Fine effort, from Trump hello to fond Lundquist farewell
Army West Point, Navy and CBS delivered an outstanding afternoon of college football Saturday.
The two teams battled back and forth with Army pulling out a 21-17 win to end a 14-year losing streak against the Naval Academy.
Meanwhile, the stands at M&T Bank Stadium were filled with so much spirit from the midshipmen and cadets that it felt like the TV screen was going explode throughout most of the game. It was a joy just to behold such energy and enthusiasm in this otherwise sour time in American life.
And CBS Sports went all-out to deliver as much of that spectacle and add a bit of its own emotion as anyone has a right to expect of any TV sports operation.
I know the third-quarter interview in the booth with President-elect Donald Trump was a little loopy at points, with analyst Gary Danielson trying to be funny in suggesting that Trump appoint play-byplay announcer Verne Lundquist ambassador to Sweden. But, really, what do you expect of an interview with a politician at a football game, especially when you have someone like Trump who takes the microphone in his hand and totally controls the conversation?
This was easy pickings for this media master. He has owned better interviewers than Danielson and Lundquist. And these two sportscasters had to deal with him while announcing and analyzing the game that was being played on the field.
On the plus side, CBS started strong with its pregame show, 30 minutes before kickoff. Viewers were offered a prescient feature on Army quarterback Ahmad Bradshaw, exploring his roots and what he overcame to wind up at the helm of the Black Knights’ attack. If he wasn’t the player of the game, he certainly was the man responsible for the play of the game with his touchdown that put Army up by four points after Navy had come back from being down 14-0 at halftime.
But the real power of the pregame show was a report that looked back at the 2001 game after the attack on the World Trade Center. It focused on graduates who had played in the game, graduated and went on to serve and die in combat.

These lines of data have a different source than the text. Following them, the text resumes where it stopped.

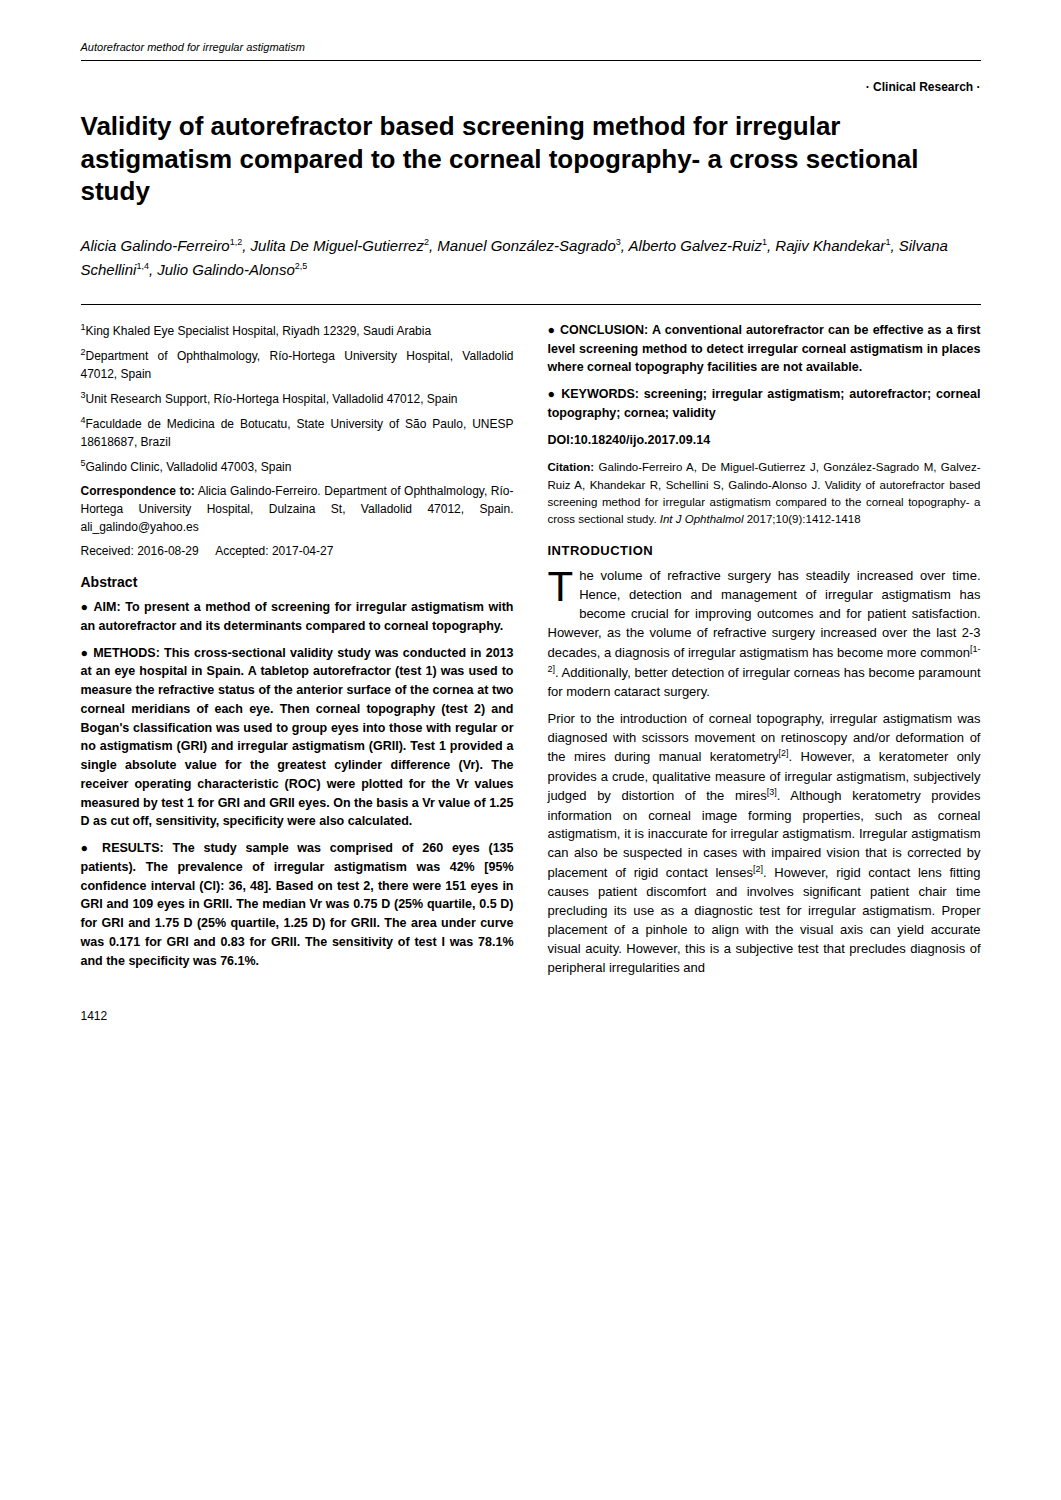Autorefractor method for irregular astigmatism
· Clinical Research ·
Validity of autorefractor based screening method for irregular astigmatism compared to the corneal topography- a cross sectional study
Alicia Galindo-Ferreiro1,2, Julita De Miguel-Gutierrez2, Manuel González-Sagrado3, Alberto Galvez-Ruiz1, Rajiv Khandekar1, Silvana Schellini1,4, Julio Galindo-Alonso2,5
1King Khaled Eye Specialist Hospital, Riyadh 12329, Saudi Arabia
2Department of Ophthalmology, Río-Hortega University Hospital, Valladolid 47012, Spain
3Unit Research Support, Río-Hortega Hospital, Valladolid 47012, Spain
4Faculdade de Medicina de Botucatu, State University of São Paulo, UNESP 18618687, Brazil
5Galindo Clinic, Valladolid 47003, Spain
Correspondence to: Alicia Galindo-Ferreiro. Department of Ophthalmology, Río-Hortega University Hospital, Dulzaina St, Valladolid 47012, Spain. ali_galindo@yahoo.es
Received: 2016-08-29 Accepted: 2017-04-27
Abstract
● AIM: To present a method of screening for irregular astigmatism with an autorefractor and its determinants compared to corneal topography.
● METHODS: This cross-sectional validity study was conducted in 2013 at an eye hospital in Spain. A tabletop autorefractor (test 1) was used to measure the refractive status of the anterior surface of the cornea at two corneal meridians of each eye. Then corneal topography (test 2) and Bogan's classification was used to group eyes into those with regular or no astigmatism (GRI) and irregular astigmatism (GRII). Test 1 provided a single absolute value for the greatest cylinder difference (Vr). The receiver operating characteristic (ROC) were plotted for the Vr values measured by test 1 for GRI and GRII eyes. On the basis a Vr value of 1.25 D as cut off, sensitivity, specificity were also calculated.
● RESULTS: The study sample was comprised of 260 eyes (135 patients). The prevalence of irregular astigmatism was 42% [95% confidence interval (CI): 36, 48]. Based on test 2, there were 151 eyes in GRI and 109 eyes in GRII. The median Vr was 0.75 D (25% quartile, 0.5 D) for GRI and 1.75 D (25% quartile, 1.25 D) for GRII. The area under curve was 0.171 for GRI and 0.83 for GRII. The sensitivity of test I was 78.1% and the specificity was 76.1%.
● CONCLUSION: A conventional autorefractor can be effective as a first level screening method to detect irregular corneal astigmatism in places where corneal topography facilities are not available.
● KEYWORDS: screening; irregular astigmatism; autorefractor; corneal topography; cornea; validity
DOI:10.18240/ijo.2017.09.14
Citation: Galindo-Ferreiro A, De Miguel-Gutierrez J, González-Sagrado M, Galvez-Ruiz A, Khandekar R, Schellini S, Galindo-Alonso J. Validity of autorefractor based screening method for irregular astigmatism compared to the corneal topography- a cross sectional study. Int J Ophthalmol 2017;10(9):1412-1418
INTRODUCTION
The volume of refractive surgery has steadily increased over time. Hence, detection and management of irregular astigmatism has become crucial for improving outcomes and for patient satisfaction. However, as the volume of refractive surgery increased over the last 2-3 decades, a diagnosis of irregular astigmatism has become more common[1-2]. Additionally, better detection of irregular corneas has become paramount for modern cataract surgery.
Prior to the introduction of corneal topography, irregular astigmatism was diagnosed with scissors movement on retinoscopy and/or deformation of the mires during manual keratometry[2]. However, a keratometer only provides a crude, qualitative measure of irregular astigmatism, subjectively judged by distortion of the mires[3]. Although keratometry provides information on corneal image forming properties, such as corneal astigmatism, it is inaccurate for irregular astigmatism. Irregular astigmatism can also be suspected in cases with impaired vision that is corrected by placement of rigid contact lenses[2]. However, rigid contact lens fitting causes patient discomfort and involves significant patient chair time precluding its use as a diagnostic test for irregular astigmatism. Proper placement of a pinhole to align with the visual axis can yield accurate visual acuity. However, this is a subjective test that precludes diagnosis of peripheral irregularities and
1412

It was impossible not to be moved by the words of a surviving wife and father — and to see how much this rivalry means to their lives and memories of those who served and died. What a wise and winning piece of pregame sports journalism.
There was also extra emotion in the booth, because it was the last game for Lundquist after 17 years of calling college football. I was glad to see that he got to exit with a game drenched in emotion.
It was a typical Lundquist call — steady, easygoing, occasionally whimsical and never-ever self-serving or hot-dog. I thought his parting words to viewers after the game were also in keeping with his straightforward, unadorned style of broadcasting.
Danielson hit a nice tone in his goodbyes to Lundquist as well. And he was mostly on the money in his analysis. All day, he was saying in these option offenses, it’s mostly about the quarterbacks. “You can’t hide the quarterback,” he said. Bradshaw closed the deal for Army and carried the day. But much of the drama was the down (in the first half ) and up (in the second half ) performance of Zach Abey, Navy’s sophomore quarterback from Archbishop Spalding.
Even though Danielson’s overall analysis was impressive, he did make a sloppy mistake in trying to offer viewers what he thought was inside information.
With 9:19 left in the third quarter, he told viewers that his former teammate Stan White, now part of the Ravens broadcast team and an area high school coach, texted him to say that Abey was the best quarterback he had seen in 19 years of coaching at “Gilmore” in Baltimore. Based on that, White was predicting a big second half for Abey, Danielson told viewers.
White, as local high school sports fans know, coached at Gilman, not Gilmore. Maybe Danielson was thinking of Lorelai and Rory and the “Gilmore Girls” revival on Netflix.
Whatever, it was a careless mistake, and needlessly detracted from an otherwise strong day by Danielson. And give the former quarterback some extra points for riding shotgun on Lundquist’s emotionladen final college football telecast, with generosity and class.